From Isle of Wight to LA: Richelle Rich on Art, Politics, and Making Sense of the World
Have you seen Richelle Rich's work? It's vibrant and lyrical and it unfolds like a colorful tapestry of history and personal stories. In our interview, she talks about using all the materials, fabric, paper, and found objects to create these textured, long compositions. Each part of her work tells a story, which makes them deeply personal, yet universally relatable. I am a big fan, and I cannot wait to see what project she decides to push the green button on next because there's so much exciting afoot here.
Watch our full interview with Richelle.
Born and raised on the Isle of Wight until age 16, Rich moved to London and eventually to Los Angeles a decade ago with her husband. Now, from 6,000 miles away, she feels safe enough to excavate the materials and memories of her childhood home – a place famous for cheap British tourism, Mr. Whippy ice cream, and some of Europe's highest concentrations of dinosaur fossils.
The Archaeology of Memory
"I make art to make sense of the world," Rich explains. "The world makes more sense to me when I'm making something to work through what I'm witnessing or seeing." Her current work centers on the intersection of personal and political history, exemplified by her investigation into Margaret Thatcher's mythical connection to Mr. Whippy ice cream.
The urban legend that Thatcher helped create the soft-serve treat – mentioned even in her eulogy by the Bishop of London – turns out to be false. Thatcher did work as a young scientist for Lyons, making emulsifiers that may have eventually found their way into ice cream recipes, but her direct role in creating Mr. Whippy remains unsubstantiated. For Rich, this intersection of truth, mythology, and collective memory represents the perfect subject matter.
"It takes the personal and the political and they overlap so perfectly," she says, describing her fascination with how stories become embedded in culture regardless of their factual accuracy.
The Transformative Power of Distance
Rich's artistic evolution reflects a pattern of needing distance to examine origins. "It takes a certain amount of escape velocity to get away from an island culture," she reflects. Living in London, she never felt ready to seriously investigate her childhood home. It's only now, from California, that she feels secure enough to explore the chalk cliffs, dinosaur bones, and holiday culture that shaped her early years.
Her work transforms mundane materials into something transcendent. Whether photographing with a macro lens or working with the physical materials of memory, Rich engages in what she calls "transformative distillation" – taking complex political and personal histories and condensing them into objects that invite contemplation rather than demand immediate understanding.

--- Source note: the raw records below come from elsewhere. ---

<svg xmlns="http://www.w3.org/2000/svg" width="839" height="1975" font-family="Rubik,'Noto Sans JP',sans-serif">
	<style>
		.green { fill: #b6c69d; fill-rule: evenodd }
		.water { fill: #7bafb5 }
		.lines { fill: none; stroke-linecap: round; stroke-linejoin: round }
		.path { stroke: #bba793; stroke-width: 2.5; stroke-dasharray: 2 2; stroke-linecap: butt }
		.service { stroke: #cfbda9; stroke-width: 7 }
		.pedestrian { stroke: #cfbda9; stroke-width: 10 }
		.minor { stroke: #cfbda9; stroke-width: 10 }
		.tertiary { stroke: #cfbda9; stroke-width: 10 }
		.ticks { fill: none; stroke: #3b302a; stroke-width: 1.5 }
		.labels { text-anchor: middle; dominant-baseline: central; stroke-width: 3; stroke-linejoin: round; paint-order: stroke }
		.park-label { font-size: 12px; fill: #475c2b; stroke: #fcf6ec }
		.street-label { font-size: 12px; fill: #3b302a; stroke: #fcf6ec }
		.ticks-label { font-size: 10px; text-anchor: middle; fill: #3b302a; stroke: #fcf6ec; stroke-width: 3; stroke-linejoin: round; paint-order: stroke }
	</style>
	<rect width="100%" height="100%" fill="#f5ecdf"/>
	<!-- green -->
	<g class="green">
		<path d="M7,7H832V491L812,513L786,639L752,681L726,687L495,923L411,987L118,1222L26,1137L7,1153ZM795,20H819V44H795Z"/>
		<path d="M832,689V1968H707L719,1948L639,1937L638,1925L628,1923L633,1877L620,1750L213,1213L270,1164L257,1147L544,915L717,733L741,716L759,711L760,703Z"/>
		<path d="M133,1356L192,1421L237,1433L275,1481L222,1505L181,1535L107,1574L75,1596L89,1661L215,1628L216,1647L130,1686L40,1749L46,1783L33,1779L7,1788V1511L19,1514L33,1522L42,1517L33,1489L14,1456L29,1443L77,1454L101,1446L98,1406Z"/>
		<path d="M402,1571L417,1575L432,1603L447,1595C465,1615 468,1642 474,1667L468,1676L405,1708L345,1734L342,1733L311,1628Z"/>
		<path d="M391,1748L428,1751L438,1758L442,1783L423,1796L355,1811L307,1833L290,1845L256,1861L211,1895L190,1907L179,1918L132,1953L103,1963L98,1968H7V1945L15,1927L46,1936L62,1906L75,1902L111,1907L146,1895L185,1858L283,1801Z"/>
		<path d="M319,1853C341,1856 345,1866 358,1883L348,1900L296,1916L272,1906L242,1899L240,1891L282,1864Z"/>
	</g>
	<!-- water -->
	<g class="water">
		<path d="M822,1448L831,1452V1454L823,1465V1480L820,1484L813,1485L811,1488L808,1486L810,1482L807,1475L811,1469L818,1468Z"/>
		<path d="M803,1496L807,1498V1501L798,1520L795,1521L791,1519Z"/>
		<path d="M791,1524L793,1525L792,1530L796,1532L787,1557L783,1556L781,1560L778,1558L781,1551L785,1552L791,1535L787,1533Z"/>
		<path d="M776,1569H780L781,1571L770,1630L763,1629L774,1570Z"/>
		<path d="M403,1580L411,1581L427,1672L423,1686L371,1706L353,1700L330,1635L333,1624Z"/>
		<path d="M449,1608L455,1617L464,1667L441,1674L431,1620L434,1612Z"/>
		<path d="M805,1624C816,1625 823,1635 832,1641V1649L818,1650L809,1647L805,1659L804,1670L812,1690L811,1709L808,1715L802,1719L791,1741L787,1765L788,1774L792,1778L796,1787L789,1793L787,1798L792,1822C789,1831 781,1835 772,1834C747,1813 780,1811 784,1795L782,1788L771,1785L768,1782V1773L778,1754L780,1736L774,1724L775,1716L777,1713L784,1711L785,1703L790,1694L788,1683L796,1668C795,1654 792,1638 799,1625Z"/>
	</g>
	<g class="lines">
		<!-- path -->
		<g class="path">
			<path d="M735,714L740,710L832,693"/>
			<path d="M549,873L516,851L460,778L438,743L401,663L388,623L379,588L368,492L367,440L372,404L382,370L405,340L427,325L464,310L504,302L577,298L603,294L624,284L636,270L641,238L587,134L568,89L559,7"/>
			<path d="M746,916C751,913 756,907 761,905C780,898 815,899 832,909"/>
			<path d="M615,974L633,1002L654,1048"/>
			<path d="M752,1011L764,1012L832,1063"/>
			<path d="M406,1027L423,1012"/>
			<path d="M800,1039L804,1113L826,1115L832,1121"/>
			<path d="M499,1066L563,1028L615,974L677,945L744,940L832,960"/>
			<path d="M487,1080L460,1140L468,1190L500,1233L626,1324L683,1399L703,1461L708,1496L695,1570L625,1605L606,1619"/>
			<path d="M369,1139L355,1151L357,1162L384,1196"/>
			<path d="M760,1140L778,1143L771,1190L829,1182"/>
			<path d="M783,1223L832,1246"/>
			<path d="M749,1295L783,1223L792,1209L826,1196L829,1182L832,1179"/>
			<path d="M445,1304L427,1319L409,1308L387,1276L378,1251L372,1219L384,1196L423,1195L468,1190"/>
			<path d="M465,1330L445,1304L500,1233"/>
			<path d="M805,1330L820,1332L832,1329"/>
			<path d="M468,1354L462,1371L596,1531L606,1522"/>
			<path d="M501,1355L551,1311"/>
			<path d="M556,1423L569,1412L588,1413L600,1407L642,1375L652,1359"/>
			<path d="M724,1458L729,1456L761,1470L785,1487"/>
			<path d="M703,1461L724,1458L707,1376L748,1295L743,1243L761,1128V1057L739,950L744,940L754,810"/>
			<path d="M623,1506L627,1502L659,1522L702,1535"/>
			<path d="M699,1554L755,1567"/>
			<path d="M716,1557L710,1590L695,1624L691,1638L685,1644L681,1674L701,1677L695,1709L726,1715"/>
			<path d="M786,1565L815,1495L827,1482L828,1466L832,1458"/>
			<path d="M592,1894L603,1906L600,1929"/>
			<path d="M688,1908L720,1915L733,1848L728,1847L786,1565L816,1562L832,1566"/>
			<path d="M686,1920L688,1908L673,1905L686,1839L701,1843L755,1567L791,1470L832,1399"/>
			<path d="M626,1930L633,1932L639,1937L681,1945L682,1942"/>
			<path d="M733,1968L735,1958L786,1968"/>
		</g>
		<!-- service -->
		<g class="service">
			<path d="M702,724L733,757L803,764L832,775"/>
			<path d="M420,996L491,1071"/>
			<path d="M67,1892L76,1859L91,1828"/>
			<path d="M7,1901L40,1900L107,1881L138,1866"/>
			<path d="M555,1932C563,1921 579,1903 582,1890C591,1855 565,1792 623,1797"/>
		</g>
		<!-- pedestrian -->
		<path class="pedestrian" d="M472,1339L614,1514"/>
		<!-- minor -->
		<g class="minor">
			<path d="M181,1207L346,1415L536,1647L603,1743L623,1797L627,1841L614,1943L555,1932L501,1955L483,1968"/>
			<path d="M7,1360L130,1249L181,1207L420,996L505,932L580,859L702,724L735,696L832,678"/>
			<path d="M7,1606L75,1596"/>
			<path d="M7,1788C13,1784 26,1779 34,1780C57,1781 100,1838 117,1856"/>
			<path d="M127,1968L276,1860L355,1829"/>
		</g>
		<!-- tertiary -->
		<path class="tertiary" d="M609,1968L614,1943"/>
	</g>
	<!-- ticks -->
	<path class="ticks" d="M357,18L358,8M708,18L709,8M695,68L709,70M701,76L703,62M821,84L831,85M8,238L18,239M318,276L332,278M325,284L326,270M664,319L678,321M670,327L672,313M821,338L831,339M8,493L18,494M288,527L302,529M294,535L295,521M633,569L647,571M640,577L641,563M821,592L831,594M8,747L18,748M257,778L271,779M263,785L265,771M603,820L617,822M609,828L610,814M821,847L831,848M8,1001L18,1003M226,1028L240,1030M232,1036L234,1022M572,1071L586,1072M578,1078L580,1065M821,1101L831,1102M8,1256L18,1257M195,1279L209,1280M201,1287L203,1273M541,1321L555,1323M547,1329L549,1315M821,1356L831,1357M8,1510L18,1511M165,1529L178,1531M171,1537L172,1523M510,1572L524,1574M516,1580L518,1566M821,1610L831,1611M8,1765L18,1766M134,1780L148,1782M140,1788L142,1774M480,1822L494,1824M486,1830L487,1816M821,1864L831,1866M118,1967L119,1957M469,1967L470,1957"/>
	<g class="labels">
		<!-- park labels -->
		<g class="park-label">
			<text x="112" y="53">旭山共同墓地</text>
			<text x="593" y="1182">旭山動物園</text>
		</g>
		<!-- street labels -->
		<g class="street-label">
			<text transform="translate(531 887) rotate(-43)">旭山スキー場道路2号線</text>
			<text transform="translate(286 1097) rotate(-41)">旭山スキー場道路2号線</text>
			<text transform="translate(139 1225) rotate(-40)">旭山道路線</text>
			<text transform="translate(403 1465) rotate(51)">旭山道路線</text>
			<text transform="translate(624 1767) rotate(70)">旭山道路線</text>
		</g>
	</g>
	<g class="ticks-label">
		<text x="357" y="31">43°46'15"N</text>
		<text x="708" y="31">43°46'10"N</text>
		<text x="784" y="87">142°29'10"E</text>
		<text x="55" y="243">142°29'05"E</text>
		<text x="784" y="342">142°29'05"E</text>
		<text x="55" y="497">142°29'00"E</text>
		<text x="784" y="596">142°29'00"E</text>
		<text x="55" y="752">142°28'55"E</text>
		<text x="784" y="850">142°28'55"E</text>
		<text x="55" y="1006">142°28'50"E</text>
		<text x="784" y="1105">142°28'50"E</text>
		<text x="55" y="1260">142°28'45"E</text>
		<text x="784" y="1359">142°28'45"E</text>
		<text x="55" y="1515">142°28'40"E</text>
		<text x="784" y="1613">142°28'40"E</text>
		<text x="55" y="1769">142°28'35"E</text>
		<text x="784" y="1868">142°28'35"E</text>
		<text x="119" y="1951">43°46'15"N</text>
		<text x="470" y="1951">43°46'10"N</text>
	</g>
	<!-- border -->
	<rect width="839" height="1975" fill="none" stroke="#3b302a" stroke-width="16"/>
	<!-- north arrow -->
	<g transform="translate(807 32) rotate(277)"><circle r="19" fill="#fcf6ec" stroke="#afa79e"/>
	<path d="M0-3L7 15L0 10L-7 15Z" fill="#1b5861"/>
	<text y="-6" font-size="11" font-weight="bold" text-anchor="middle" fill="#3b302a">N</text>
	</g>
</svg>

Political Art in Polarized Times
Rich's artistic trajectory reveals a shift from overtly political work to more subtle forms of engagement. Earlier pieces included traveling with an inflatable sex doll for self-portraits exploring objectification and the male gaze, and creating a desert garden spelling "cunt" in flowers for the Bombay Beach Biennale. Now her work operates more quietly, though no less politically.
"I like being part of the transformation process," she explains. "I like the subversive part of it... taking all of the information and all of the stories and the hidden stories and taking them into this one object that perhaps is slightly more ambiguous that people have to lean into."
This approach reflects her response to America's current political climate. Rather than contributing to divisiveness through confrontational art, she aims to "invite conversation" by asking viewers what they see and where their experiences might overlap with others.
The Reality of Working Motherhood
Rich speaks candidly about balancing artistic practice with raising two teenage sons. "Time is just much, much more precious," she notes, often waking at 3 AM to write because it's the only quiet thinking time available. She describes the impossible position many mothers face: "Whichever way we do it at the moment, it's perceived as the wrong way and it's not enough."
During her children's early years, when her husband was frequently on tour, Rich created work from the materials immediately available – baby formula, soiled diapers, Play-Doh – because she "had to keep making" even when traditional studio time was impossible. This period produced some of her most intimate and challenging work, though she's only now considering how to share it publicly.
Truth, Stories, and the Space Between
Throughout our conversation, Rich returned to questions of truth and storytelling. She cites the quote from "He Said, She Said": "There are three sides to every story – your side, my side, and the truth, and nobody's lying." This philosophy permeates her practice, whether she's investigating ice cream mythology or exploring her relationship to place and memory.
Rich sometimes tells fictional stories to London taxi drivers, not to deceive but to explore "whether the truth matters" and how identity relates to what we do versus who we are. This playful relationship with truth extends to her artistic investigation of objects and materials, where she's less interested in definitive answers than in the stories we tell ourselves about our experiences.
Looking Forward
Rich's current work centers on participatory performances where she serves ice cream in exchange for stories and memories. These events represent her commitment to creating spaces for conversation and shared experience rather than simply producing objects for consumption.
Her studio in Santa Monica, hidden beneath those passion fruit vines, serves as both literal and metaphorical space for this work – a place where an English artist can safely excavate the materials of childhood while engaging with the political realities of her adopted home. In Rich's hands, the distance between the Isle of Wight and Los Angeles becomes not separation but perspective, allowing her to transform personal archaeology into universal questions about memory, power, and the stories we choose to believe.